The legal limitation on noise exposure in work environments is 90 decibels using A-weighted sound levels, or 90 dBA, during an 8-hour day, reports the Occupational Safety and Health Administration of the U.S. Department of Labor. For every 5 dBA of noise above the limit, workers must cut their time of exposure to the noise by half. The OSHA recommended noise exposure limitation is 85 dBA in 8 hours, with every increase of 3 dBA reducing exposure time by half.
Exposure to workplace noise above legal maximum levels can cause permanent loss of hearing as well as psychological and physical stress, warns OSHA. Indications that work environments are too noisy include having to shout at co-workers an arm’s length away or lingering ringing, humming or hearing loss when leaving work. OSHA requires employers in service and manufacturing sectors of general industry to assess noise levels and provide free hearing protection and yearly hearing exams for their employees.

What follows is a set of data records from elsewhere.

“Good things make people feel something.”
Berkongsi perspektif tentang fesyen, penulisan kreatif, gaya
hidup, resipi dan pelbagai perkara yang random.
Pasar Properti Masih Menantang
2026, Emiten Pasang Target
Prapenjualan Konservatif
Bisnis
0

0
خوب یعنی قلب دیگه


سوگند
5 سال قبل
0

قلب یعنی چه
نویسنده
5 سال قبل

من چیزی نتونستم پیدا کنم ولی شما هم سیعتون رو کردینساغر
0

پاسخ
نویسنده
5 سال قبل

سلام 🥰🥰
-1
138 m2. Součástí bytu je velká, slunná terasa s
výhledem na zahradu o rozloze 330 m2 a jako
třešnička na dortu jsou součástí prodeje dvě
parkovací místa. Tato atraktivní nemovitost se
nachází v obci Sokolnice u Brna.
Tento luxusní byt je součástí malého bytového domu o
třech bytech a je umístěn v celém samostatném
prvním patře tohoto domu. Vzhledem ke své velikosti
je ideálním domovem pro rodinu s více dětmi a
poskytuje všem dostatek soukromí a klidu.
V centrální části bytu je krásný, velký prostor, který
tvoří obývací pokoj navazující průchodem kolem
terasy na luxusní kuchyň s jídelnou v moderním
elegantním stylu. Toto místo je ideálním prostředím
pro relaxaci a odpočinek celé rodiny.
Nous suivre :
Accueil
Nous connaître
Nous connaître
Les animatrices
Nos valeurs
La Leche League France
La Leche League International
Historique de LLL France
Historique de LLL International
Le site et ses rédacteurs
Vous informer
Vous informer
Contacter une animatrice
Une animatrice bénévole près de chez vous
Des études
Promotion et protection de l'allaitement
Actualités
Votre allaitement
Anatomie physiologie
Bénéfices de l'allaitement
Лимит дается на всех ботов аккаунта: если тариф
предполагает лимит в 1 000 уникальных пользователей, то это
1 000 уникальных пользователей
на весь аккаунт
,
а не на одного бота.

Recommended steps to reduce noise levels in work environments include maintaining and lubricating equipment, choosing low-noise machinery and tools, and isolating the noise with barriers, according to OSHA. Employers can also limit employees’ exposure time to high noise levels, distance employees from loud machinery, and provide soundproof rooms where employees can recover. Although hearing protection devices are sometimes necessary, they are less desirable than other measures.